I have a directory containing ~40000 csv files, each ranging in size from ~400 bytes to ~11 MB. I have written a function that reads in a csv file and calculates some basic numbers for each csv file (eq. how many values of "female" are in each csv file). This code successfully ran for the same number of csv files, but when the csv files were smaller.
I'm using the packages parallel
and doParallel
to run this on my machine and receive the following error:
Error in unserialize(node$con) : error reading from connection
I suspect I'm running out of memory but I am not sure how best to handle the increased size of the files I'm working with. My code is as follows:
Say that 'fpath' is the path to my directory where all these csvs live:
filelist <- as.vector(list.files(fpath,pattern="site.csv"))

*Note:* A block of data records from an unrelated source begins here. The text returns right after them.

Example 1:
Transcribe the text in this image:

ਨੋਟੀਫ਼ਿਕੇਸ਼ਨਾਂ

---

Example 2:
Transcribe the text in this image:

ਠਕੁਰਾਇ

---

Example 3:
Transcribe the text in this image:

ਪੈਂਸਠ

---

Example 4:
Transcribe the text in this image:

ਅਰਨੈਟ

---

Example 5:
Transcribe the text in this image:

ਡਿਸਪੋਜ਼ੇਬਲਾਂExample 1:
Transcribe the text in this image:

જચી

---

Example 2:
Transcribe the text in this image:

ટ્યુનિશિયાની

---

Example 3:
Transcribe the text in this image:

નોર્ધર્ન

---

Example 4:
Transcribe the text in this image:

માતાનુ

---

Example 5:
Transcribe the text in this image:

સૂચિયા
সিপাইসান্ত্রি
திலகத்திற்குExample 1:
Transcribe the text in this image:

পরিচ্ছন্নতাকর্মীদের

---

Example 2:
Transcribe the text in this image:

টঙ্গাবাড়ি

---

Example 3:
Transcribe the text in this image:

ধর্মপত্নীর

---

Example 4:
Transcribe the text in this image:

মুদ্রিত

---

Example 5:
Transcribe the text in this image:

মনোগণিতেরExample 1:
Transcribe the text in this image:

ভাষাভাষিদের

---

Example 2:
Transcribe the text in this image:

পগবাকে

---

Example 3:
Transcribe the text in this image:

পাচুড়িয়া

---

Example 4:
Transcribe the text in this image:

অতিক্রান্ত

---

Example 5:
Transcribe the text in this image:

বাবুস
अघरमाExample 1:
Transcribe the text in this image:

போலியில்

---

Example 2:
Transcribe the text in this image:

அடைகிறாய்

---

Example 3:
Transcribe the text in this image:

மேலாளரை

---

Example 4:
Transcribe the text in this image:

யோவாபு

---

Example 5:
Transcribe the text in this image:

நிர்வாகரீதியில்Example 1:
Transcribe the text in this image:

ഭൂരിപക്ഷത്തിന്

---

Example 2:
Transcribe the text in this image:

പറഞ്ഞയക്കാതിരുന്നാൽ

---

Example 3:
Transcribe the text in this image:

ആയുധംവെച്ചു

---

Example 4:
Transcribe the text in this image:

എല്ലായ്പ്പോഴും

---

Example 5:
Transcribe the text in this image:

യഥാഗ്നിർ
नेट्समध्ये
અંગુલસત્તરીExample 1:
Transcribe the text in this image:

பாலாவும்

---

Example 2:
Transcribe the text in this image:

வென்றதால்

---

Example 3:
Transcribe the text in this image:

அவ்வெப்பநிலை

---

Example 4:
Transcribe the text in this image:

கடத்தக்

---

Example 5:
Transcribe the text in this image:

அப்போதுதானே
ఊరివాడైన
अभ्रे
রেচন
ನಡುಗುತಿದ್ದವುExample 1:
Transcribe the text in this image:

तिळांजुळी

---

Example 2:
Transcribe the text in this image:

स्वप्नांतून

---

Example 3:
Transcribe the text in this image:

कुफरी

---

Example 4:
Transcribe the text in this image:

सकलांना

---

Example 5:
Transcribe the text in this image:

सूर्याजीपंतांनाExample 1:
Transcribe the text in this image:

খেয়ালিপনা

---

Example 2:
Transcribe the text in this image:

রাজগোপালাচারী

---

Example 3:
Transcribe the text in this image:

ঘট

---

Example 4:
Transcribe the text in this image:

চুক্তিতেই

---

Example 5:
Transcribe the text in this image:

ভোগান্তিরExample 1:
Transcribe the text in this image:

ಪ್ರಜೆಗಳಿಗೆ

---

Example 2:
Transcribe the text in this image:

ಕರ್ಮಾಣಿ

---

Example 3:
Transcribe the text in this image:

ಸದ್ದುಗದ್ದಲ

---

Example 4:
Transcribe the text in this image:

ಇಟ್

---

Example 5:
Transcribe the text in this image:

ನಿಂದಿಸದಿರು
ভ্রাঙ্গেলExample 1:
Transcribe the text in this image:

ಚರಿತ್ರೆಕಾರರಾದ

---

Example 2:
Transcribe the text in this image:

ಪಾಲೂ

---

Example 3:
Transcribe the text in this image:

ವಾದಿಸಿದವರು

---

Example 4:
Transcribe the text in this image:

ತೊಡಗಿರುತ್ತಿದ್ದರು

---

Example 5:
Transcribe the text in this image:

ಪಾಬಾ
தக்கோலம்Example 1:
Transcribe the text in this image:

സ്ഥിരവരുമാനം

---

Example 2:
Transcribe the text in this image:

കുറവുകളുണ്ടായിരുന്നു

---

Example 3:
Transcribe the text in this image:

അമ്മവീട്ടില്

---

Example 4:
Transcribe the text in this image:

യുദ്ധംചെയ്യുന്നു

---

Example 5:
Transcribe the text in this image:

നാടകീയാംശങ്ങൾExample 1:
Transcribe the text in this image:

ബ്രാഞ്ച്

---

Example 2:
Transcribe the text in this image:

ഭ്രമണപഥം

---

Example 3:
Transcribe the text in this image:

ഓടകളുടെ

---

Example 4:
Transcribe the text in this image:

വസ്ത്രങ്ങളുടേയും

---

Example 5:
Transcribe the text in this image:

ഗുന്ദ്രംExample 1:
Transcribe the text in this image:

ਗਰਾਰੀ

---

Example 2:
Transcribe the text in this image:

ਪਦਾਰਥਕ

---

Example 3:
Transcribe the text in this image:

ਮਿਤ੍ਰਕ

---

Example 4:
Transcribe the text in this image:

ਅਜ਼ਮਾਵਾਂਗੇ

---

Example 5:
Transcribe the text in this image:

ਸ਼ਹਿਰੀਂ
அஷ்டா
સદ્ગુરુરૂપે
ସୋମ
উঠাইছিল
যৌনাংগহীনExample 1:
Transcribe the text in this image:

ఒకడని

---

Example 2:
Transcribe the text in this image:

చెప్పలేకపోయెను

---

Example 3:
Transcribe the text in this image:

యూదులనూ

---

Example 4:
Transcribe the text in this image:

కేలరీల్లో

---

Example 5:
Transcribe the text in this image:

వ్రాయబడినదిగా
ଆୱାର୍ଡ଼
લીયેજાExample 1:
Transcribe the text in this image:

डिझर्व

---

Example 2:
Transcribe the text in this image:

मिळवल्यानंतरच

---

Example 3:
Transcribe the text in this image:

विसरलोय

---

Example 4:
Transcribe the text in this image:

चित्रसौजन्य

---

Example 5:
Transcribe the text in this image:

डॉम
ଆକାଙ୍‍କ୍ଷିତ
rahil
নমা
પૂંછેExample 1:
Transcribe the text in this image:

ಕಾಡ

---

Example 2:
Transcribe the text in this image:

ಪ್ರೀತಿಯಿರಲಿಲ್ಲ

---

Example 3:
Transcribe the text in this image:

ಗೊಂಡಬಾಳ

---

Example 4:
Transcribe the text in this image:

(f <- file.path(fpath,filelist))
# demographics csv in specified directory
dlist <- as.vector(list.files(fpath,pattern="demographics.csv"))
(d <- file.path(fpath,dlist))
demos <- fread(d,header=T,sep=",")
cl <- makeCluster(4)
sdemos <- demo.grab(dl[[1]],demos)
stmp <- parLapply(cl,f,FUN=transit.grab,sdemos)
And the function 'transit.grab' is the following:
transit.grab <- function(sitefile,selected.demos){
demos <- selected.demos
# Renaming sitefile columns
sf <- fread(sitefile,header=T,sep=",")
names(sf)[1] <- c("id")
# Selecting transits from site file using list of selected users
sdat <- sqldf('select sf.* from sf inner join demos on sf.id=demos.id')
I'm not looking for someone to debug code, as I know it runs properly for a smaller amount of data, but rather I desperately need suggestions on how to implement this code for ~6.7 GB of data. Any and all feedback is welcome, thanks!
As suggested, I replaced sqldf()
with merge()
, which reduced my computation time by half when tested on a smaller directory. When observing my memory usage via Activity Monitor, my trend is pretty flat. BUT now when I try running my code on the large directory, my R session crashes.